Quand les féministes se déchirent sur la prostitution (1/2) : les arguments réglementaristes
« Travail du sexe » ou « viol tarifé » ? Ces dernières années, la prostitution est (re)devenue un motif d’âpres échanges au sein du féminisme. Pourquoi tant de crispations ? Et quels arguments en jeu ? Passons en revue ceux des réglementaristes, en tentant de démêler les philosophies qui les sous-tendent.
« Mon corps, mon choix. » Les réglementaristes estiment qu’on n’a pas à interdire la prostitution en sanctionnant les prostituées* et les clients (position prohibitionniste), ni à la restreindre en pénalisant les seuls clients (position abolitionniste).
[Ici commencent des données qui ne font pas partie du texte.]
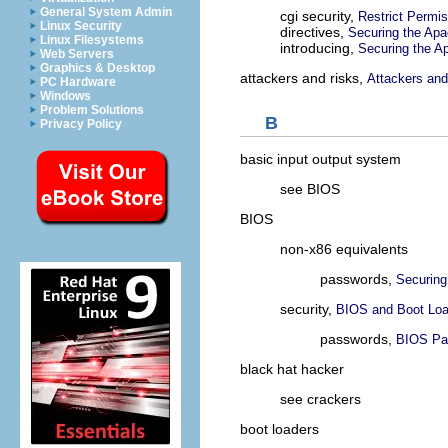
General System Admin
cgi security,
Restrict Permis
Linux Security
directives,
Securing the Ap
Linux Filesystems
introducing,
Securing the 
Web Servers
Graphics & Desktop
attackers and risks,
Attackers and 
PC Hardware
Windows
Problem Solutions
B
Privacy Policy
basic input output system
see BIOS
BIOS
non-x86 equivalents
passwords,
Securing
security,
BIOS and Boot Loa
passwords,
BIOS Pa
black hat hacker
see crackers
boot loaders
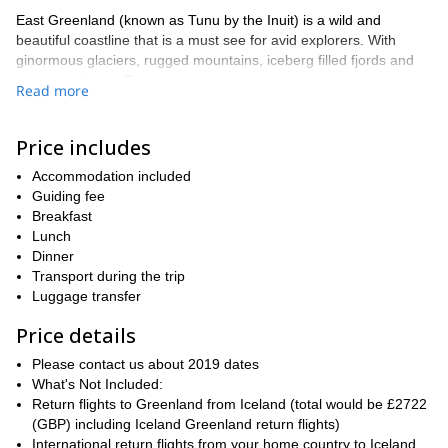
East Greenland (known as Tunu by the Inuit) is a wild and
beautiful coastline that is a must see for avid explorers. With
ginormous glaciers, rugged mountains, iceberg filled fjords and
ancient cultures, Tunu is set to inspire.
Read more
Together we will explore some of the most wild locations possible,
rarely seen by human eyes. Our movements will be efficient with
Price includes
a light day pack, whilst a boat will travel in tandem transporting
our camp and heavier possessions.
Accommodation included
After meeting in Reykjavik, Iceland we will fly to Kulusuk island
Guiding fee
where we will spend the night. Kulusuk is a small community of
Breakfast
250 Inuits subsisting with hunting, after exploring the village we
Lunch
will begin our trek.
Dinner
Transport during the trip
On route we will pass over fjords, explore rich tundra, observe the
Luggage transfer
wild arctic fauna and spend nights overlooking spectacular
glaciers calving into the sea.
Price details
When travelling by boat we will weave between icebergs and
Please contact us about 2019 dates
watch whales feeding. Every night we will set up camp in a
What's Not Included:
special location and if it’s the end of August you may even see the
Return flights to Greenland from Iceland (total would be £2722
first signs of Aurora Borealis.
(GBP) including Iceland Greenland return flights)
The Greenland summer is short but intense and provides myriad
International return flights from your home country to Iceland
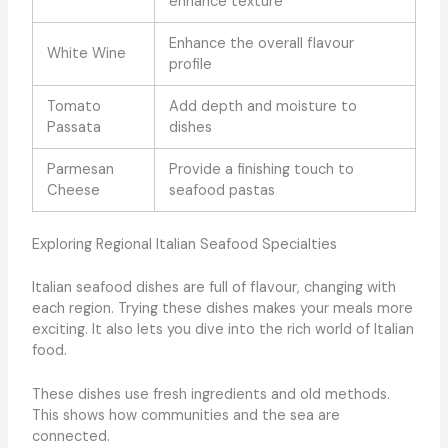
enhance texture
Enhance the overall flavour
White Wine
profile
Tomato
Add depth and moisture to
Passata
dishes
Parmesan
Provide a finishing touch to
Cheese
seafood pastas
Exploring Regional Italian Seafood Specialties
Italian seafood dishes are full of flavour, changing with
each region. Trying these dishes makes your meals more
exciting. It also lets you dive into the rich world of Italian
food.
These dishes use fresh ingredients and old methods.
This shows how communities and the sea are
connected.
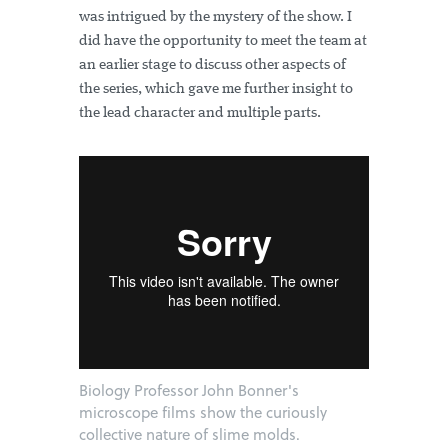
was intrigued by the mystery of the show. I
did have the opportunity to meet the team at
an earlier stage to discuss other aspects of
the series, which gave me further insight to
the lead character and multiple parts.
Biology Professor John Bonner's
microscope films show the curiously
collective nature of slime molds.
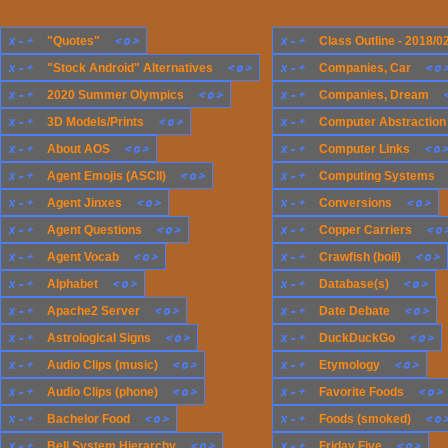
x
-
+
<
o
>
x
-
+
"Quotes"
Class Outline - 2018/0
x
-
+
<
o
>
x
-
+
<
o
"Stock Android" Alternatives
Companies, Car
x
-
+
<
o
>
x
-
+
2020 Summer Olympics
Companies, Dream
x
-
+
<
o
>
x
-
+
3D Models/Prints
Computer Abstraction
x
-
+
<
o
>
x
-
+
<
o
About AOS
Computer Links
x
-
+
<
o
>
x
-
+
Agent Emojis (ASCII)
Computing Systems
x
-
+
<
o
>
x
-
+
<
o
>
Agent Jinxes
Conversions
x
-
+
<
o
>
x
-
+
<
o
Agent Questions
Copper Carriers
x
-
+
<
o
>
x
-
+
<
o
>
Agent Vocab
Crawfish (boil)
x
-
+
<
o
>
x
-
+
<
o
>
Alphabet
Database(s)
x
-
+
<
o
>
x
-
+
<
o
>
Apache2 Server
Date Debate
x
-
+
<
o
>
x
-
+
<
o
>
Astrological Signs
DuckDuckGo
x
-
+
<
o
>
x
-
+
<
o
>
Audio Clips (music)
Etymology
x
-
+
<
o
>
x
-
+
<
o
>
Audio Clips (phone)
Favorite Foods
x
-
+
<
o
>
x
-
+
<
o
Bachelor Food
Foods (smoked)
x
-
+
<
o
>
x
-
+
<
o
>
Bell System Hierarchy
Friday Five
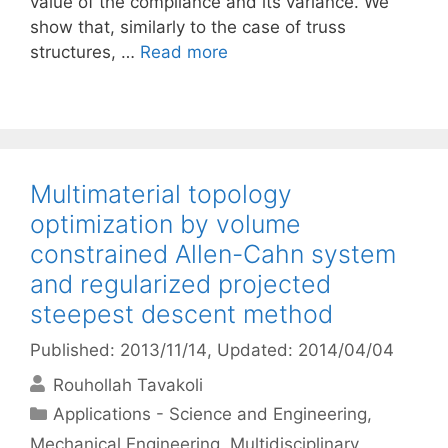
value of the compliance and its variance. We
show that, similarly to the case of truss
structures, …
Read more
Multimaterial topology
optimization by volume
constrained Allen-Cahn system
and regularized projected
steepest descent method
Published: 2013/11/14
, Updated: 2014/04/04
Rouhollah Tavakoli
Categories
Applications - Science and Engineering
,
Mechanical Engineering
,
Multidisciplinary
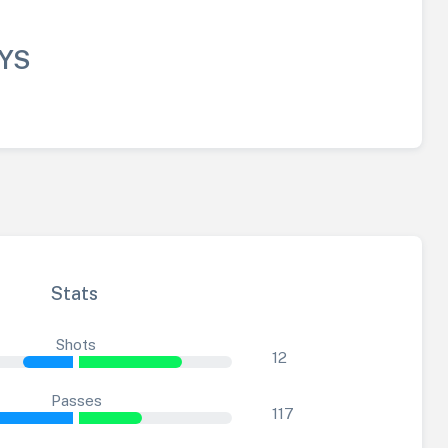
YS
Stats
Shots
12
Passes
117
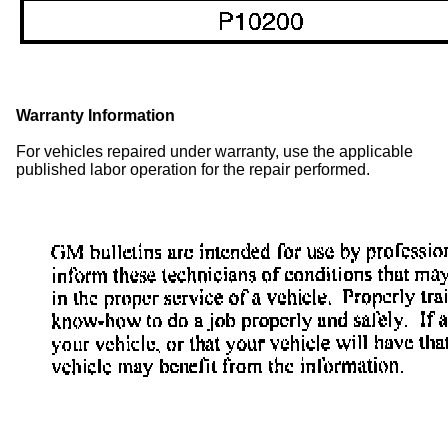
Warranty Information
For vehicles repaired under warranty, use the applicable
published labor operation for the repair performed.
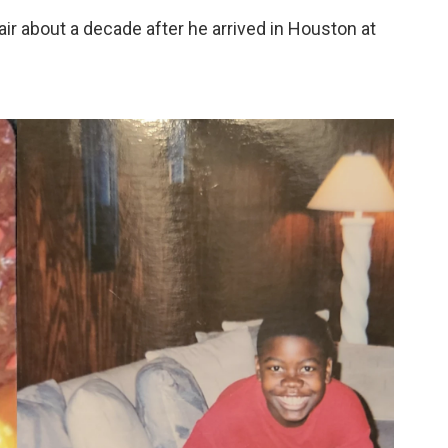
ir about a decade after he arrived in Houston at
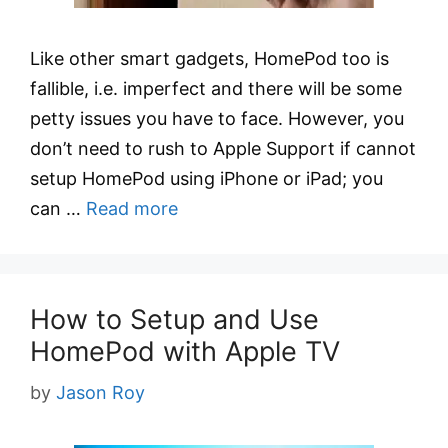
Like other smart gadgets, HomePod too is
fallible, i.e. imperfect and there will be some
petty issues you have to face. However, you
don’t need to rush to Apple Support if cannot
setup HomePod using iPhone or iPad; you
can …
Read more
How to Setup and Use
HomePod with Apple TV
by
Jason Roy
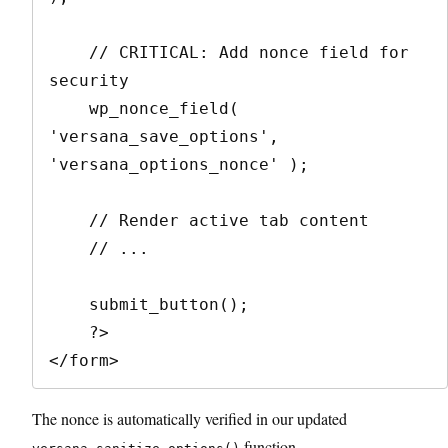
    // CRITICAL: Add nonce field for 
security

    wp_nonce_field( 
'versana_save_options', 
'versana_options_nonce' );

    // Render active tab content

    // ...

    submit_button();

    ?>

The nonce is automatically verified in our updated
function.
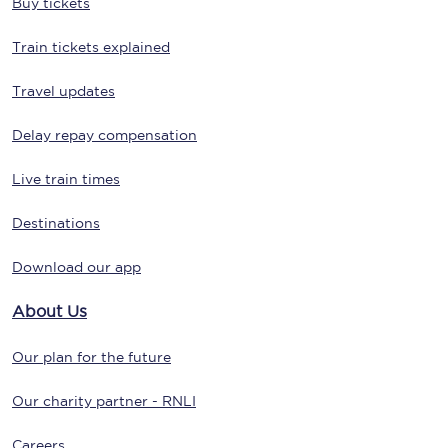
Buy tickets
Train tickets explained
Travel updates
Delay repay compensation
Live train times
Destinations
Download our app
About Us
Our plan for the future
Our charity partner - RNLI
Careers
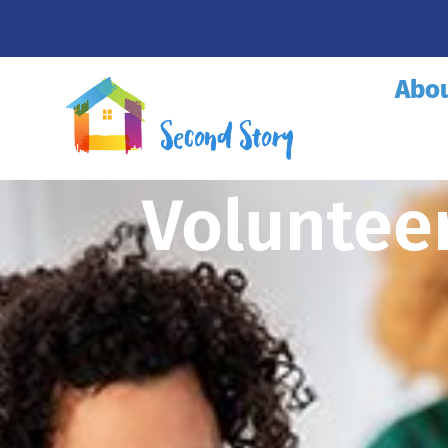
Abo
Voluntee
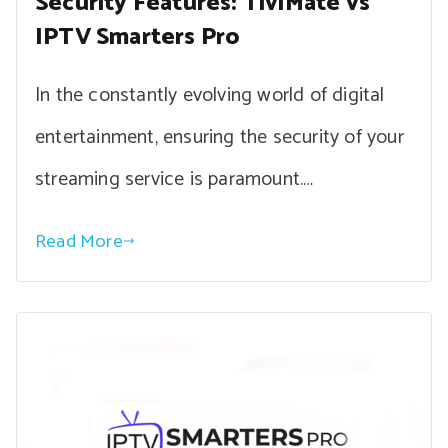
Security Features: TiviMate vs
IPTV Smarters Pro
In the constantly evolving world of digital
entertainment, ensuring the security of your
streaming service is paramount.…
Read More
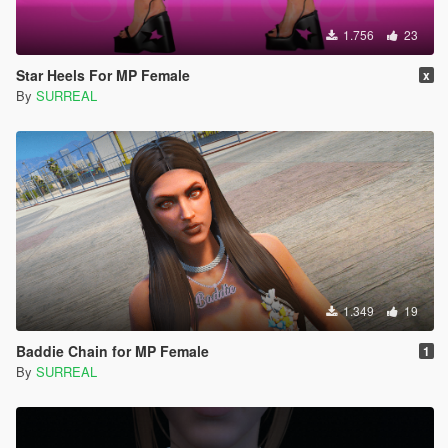
1.756
23
Star Heels For MP Female
x
By
SURREAL
1.349
19
Baddie Chain for MP Female
1
By
SURREAL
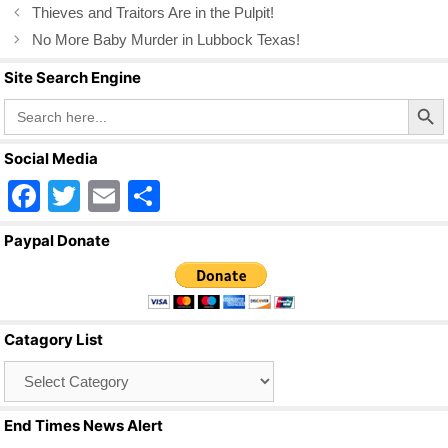
o
Thieves and Traitors Are in the Pulpit!
k
No More Baby Murder in Lubbock Texas!
Site Search Engine
Search Butto
Search
for:
Social Media
F
T
E
S
a
wi
m
h
Paypal Donate
c
tt
ail
ar
e
er
e
b
Catagory List
o
Catagory
o
List
k
End Times News Alert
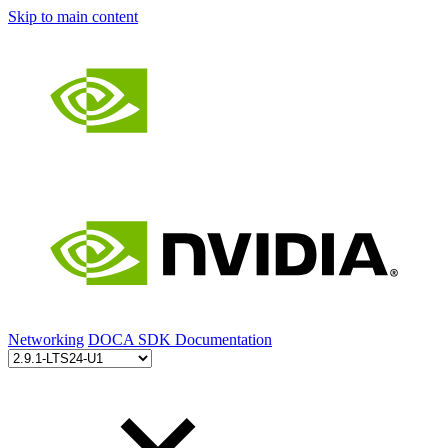
Skip to main content
Networking
DOCA SDK Documentation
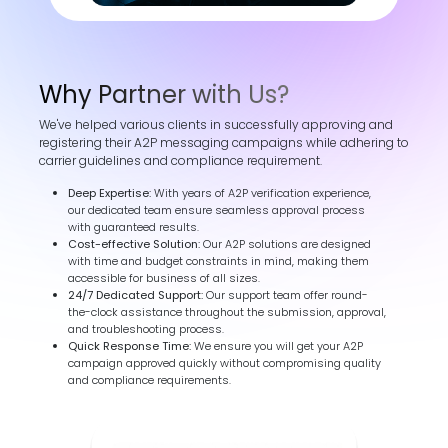
Why Partner with Us?
We've helped various clients in successfully approving and
registering their A2P messaging campaigns while adhering to
carrier guidelines and compliance requirement.
Deep Expertise:
With years of A2P verification experience,
our dedicated team ensure seamless approval process
with guaranteed results.
Cost-effective Solution:
Our A2P solutions are designed
with time and budget constraints in mind, making them
accessible for business of all sizes.
24/7 Dedicated Support:
Our support team offer round-
the-clock assistance throughout the submission, approval,
and troubleshooting process.
Quick Response Time:
We ensure you will get your A2P
campaign approved quickly without compromising quality
and compliance requirements.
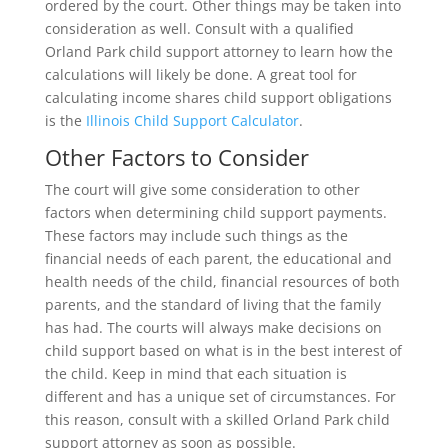
ordered by the court. Other things may be taken into
consideration as well. Consult with a qualified
Orland Park child support attorney to learn how the
calculations will likely be done. A great tool for
calculating income shares child support obligations
is the
Illinois Child Support Calculator
.
Other Factors to Consider
The court will give some consideration to other
factors when determining child support payments.
These factors may include such things as the
financial needs of each parent, the educational and
health needs of the child, financial resources of both
parents, and the standard of living that the family
has had. The courts will always make decisions on
child support based on what is in the best interest of
the child. Keep in mind that each situation is
different and has a unique set of circumstances. For
this reason, consult with a skilled Orland Park child
support attorney as soon as possible.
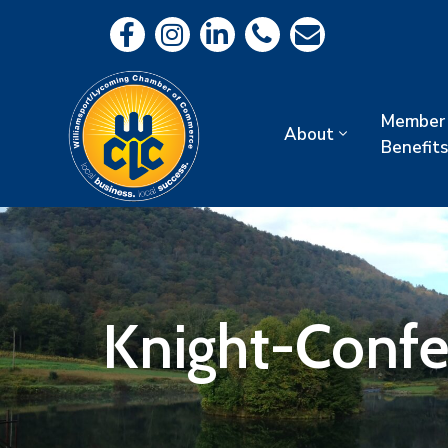
Member
About
Benefits
Knight-Confe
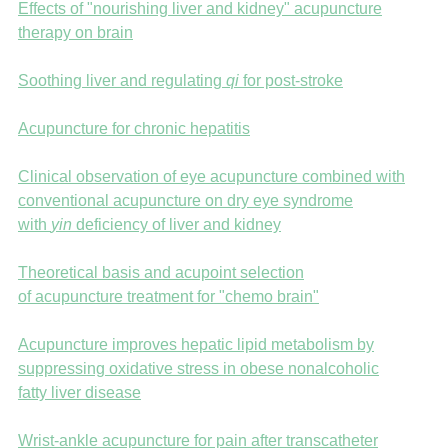
Effects of "nourishing liver and kidney" acupuncture
therapy on brain
Soothing liver and regulating
qi
for post-stroke
Acupuncture for chronic hepatitis
Clinical observation of eye acupuncture combined with
conventional acupuncture on dry eye syndrome
with
yin
deficiency of liver and kidney
Theoretical basis and acupoint selection
of acupuncture treatment for "chemo brain"
Acupuncture improves hepatic lipid metabolism by
suppressing oxidative stress in obese nonalcoholic
fatty liver disease
Wrist-ankle acupuncture for pain after transcatheter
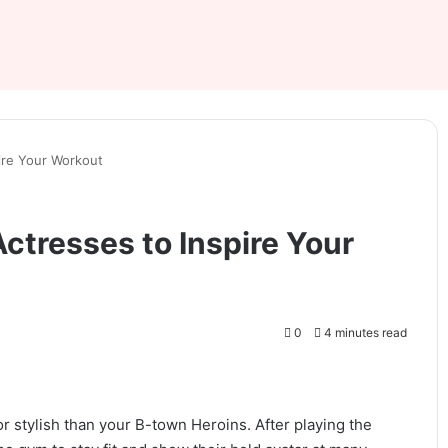
pire Your Workout
Actresses to Inspire Your
0
4 minutes read
or stylish than your B-town Heroins. After playing the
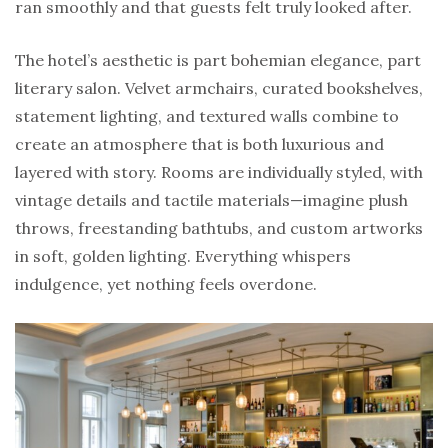
ran smoothly and that guests felt truly looked after.
The hotel’s aesthetic is part bohemian elegance, part
literary salon. Velvet armchairs, curated bookshelves,
statement lighting, and textured walls combine to
create an atmosphere that is both luxurious and
layered with story. Rooms are individually styled, with
vintage details and tactile materials—imagine plush
throws, freestanding bathtubs, and custom artworks
in soft, golden lighting. Everything whispers
indulgence, yet nothing feels overdone.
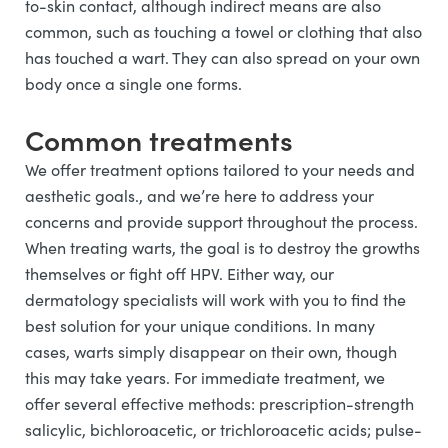
to-skin contact, although indirect means are also
common, such as touching a towel or clothing that also
has touched a wart. They can also spread on your own
body once a single one forms.
Common treatments
We offer treatment options tailored to your needs and
aesthetic goals., and we’re here to address your
concerns and provide support throughout the process.
When treating warts, the goal is to destroy the growths
themselves or fight off HPV. Either way, our
dermatology specialists will work with you to find the
best solution for your unique conditions. In many
cases, warts simply disappear on their own, though
this may take years. For immediate treatment, we
offer several effective methods: prescription-strength
salicylic, bichloroacetic, or trichloroacetic acids; pulse-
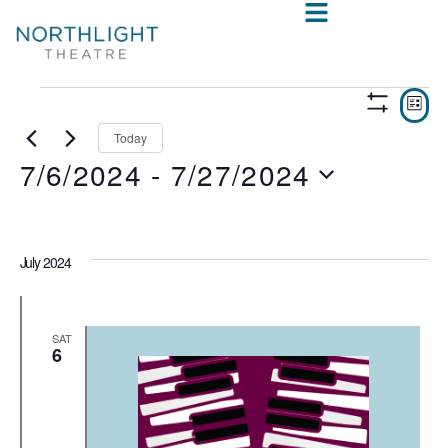
VIE
E
LIST
Show
V
NAV
Filters
Today
7/6/2024
 - 
7/27/2024
N
Select
date.
July 2024
SAT
6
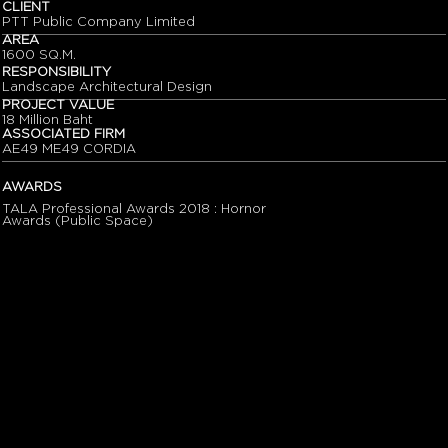
CLIENT
PTT Public Company Limited
AREA
1600 SQ.M.
RESPONSIBILITY
Landscape Architectural Design
PROJECT VALUE
18 Million Baht
ASSOCIATED FIRM
AE49 ME49 CORDIA
AWARDS
TALA Professional Awards 2018 : Hornor
Awards (Public Space)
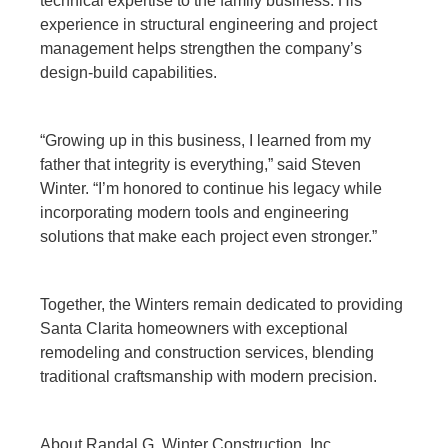
technical expertise to the family business. His
experience in structural engineering and project
management helps strengthen the company’s
design-build capabilities.
“Growing up in this business, I learned from my
father that integrity is everything,” said Steven
Winter. “I’m honored to continue his legacy while
incorporating modern tools and engineering
solutions that make each project even stronger.”
Together, the Winters remain dedicated to providing
Santa Clarita homeowners with exceptional
remodeling and construction services, blending
traditional craftsmanship with modern precision.
About Randal G. Winter Construction, Inc.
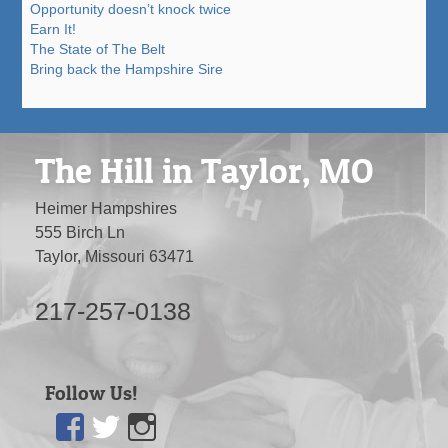
Opportunity doesn’t knock twice
Earn It!
The State of The Belt
Bring back the Hampshire Sire
The Hill in Taylor, MO
Heimer Hampshires
555 Birch Ln
Taylor, Missouri 63471
217-257-0138
Follow Us!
Dans les deux cas, on porte selon eux atteinte à une liberté fondamentale : celle de disposer de son corps comme on l’entend. L’idée est que mon corps m’appartient, il est ma propriété, j’en fais ce que j’en veux. Si je veux le mettre à disposition d’un individu pour sa satisfaction sexuelle moyennant rémunération, c’est mon droit le plus strict. L’individu décide seul de ce qui est bon pour lui, la société n’a pas à le définir à partir d’une morale abstraite.
Retrouvez ici les arguments abolitionnistes, dans la deuxième partie de notre analyse.
On est là dans une conception libérale du corps, de la propriété et de la liberté : « L’Homme porte en lui-même la justification principale de la propriété, parce qu’il est son propre maître et le propriétaire de sa personne, de ce qu’elle fait et du travail qu’elle accomplit. » Les termes de John Locke (Second Traité sur le gouvernement civil, 1690) résument bien cette acception philosophique qui sous-tend le libre choix de se prostituer. Philosophiquement, les réglementaristes semblent aussi dualistes, séparant le corps et l’esprit : j’ai un corps plutôt que je suis mon corps. Mon intellect se sert de son corps au travail comme d’un instrument. Les différentes parties qui le constituent peuvent s’apparenter à des outils mobilisés en vue de tâches à accomplir – les organes sexuels aussi bien que les bras et les jambes.
La prostitution, un travail comme un autre. Pourquoi une telle diabolisation du « travail du sexe » ? demandent les réglementaristes. Le camp d’en face fait régulièrement état de l’extrême pénibilité qu’il constitue, mais ce métier est-il réellement plus harassant que beaucoup d’autres ? Le corps est-il plus abîmé dans la prostitution que dans le travail à la chaîne à l’usine ou dans le ménage des bureaux à 5 heures du matin ? Qu’on le veuille ou non, la prostitution est une prestation de services et devrait à ce titre garantir l’accès à un certain nombre de droits (accès à un contrat de travail, droit à la retraite, au chômage).